REQUIRED WORK:
Output each record below exactly. No images go in the copy.

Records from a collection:
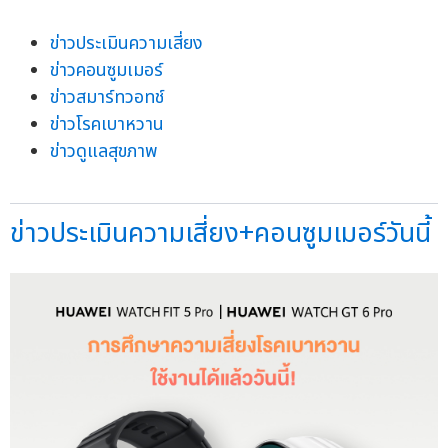
ข่าวประเมินความเสี่ยง
ข่าวคอนซูมเมอร์
ข่าวสมาร์ทวอทช์
ข่าวโรคเบาหวาน
ข่าวดูแลสุขภาพ
ข่าวประเมินความเสี่ยง+คอนซูมเมอร์วันนี้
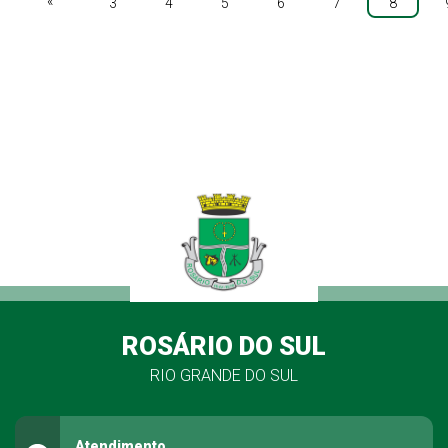
«
3
4
5
6
7
8
ROSÁRIO DO SUL
RIO GRANDE DO SUL
Atendimento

OUTPUT FOR THIS EXERCISE:
ข่าวประเมินความเสี่ยง
ข่าวคอนซูมเมอร์
ข่าวสมาร์ทวอทช์
ข่าวโรคเบาหวาน
ข่าวดูแลสุขภาพ
ข่าวประเมินความเสี่ยง+คอนซูมเมอร์วันนี้
«
3
4
5
6
7
8
ROSÁRIO DO SUL
RIO GRANDE DO SUL
Atendimento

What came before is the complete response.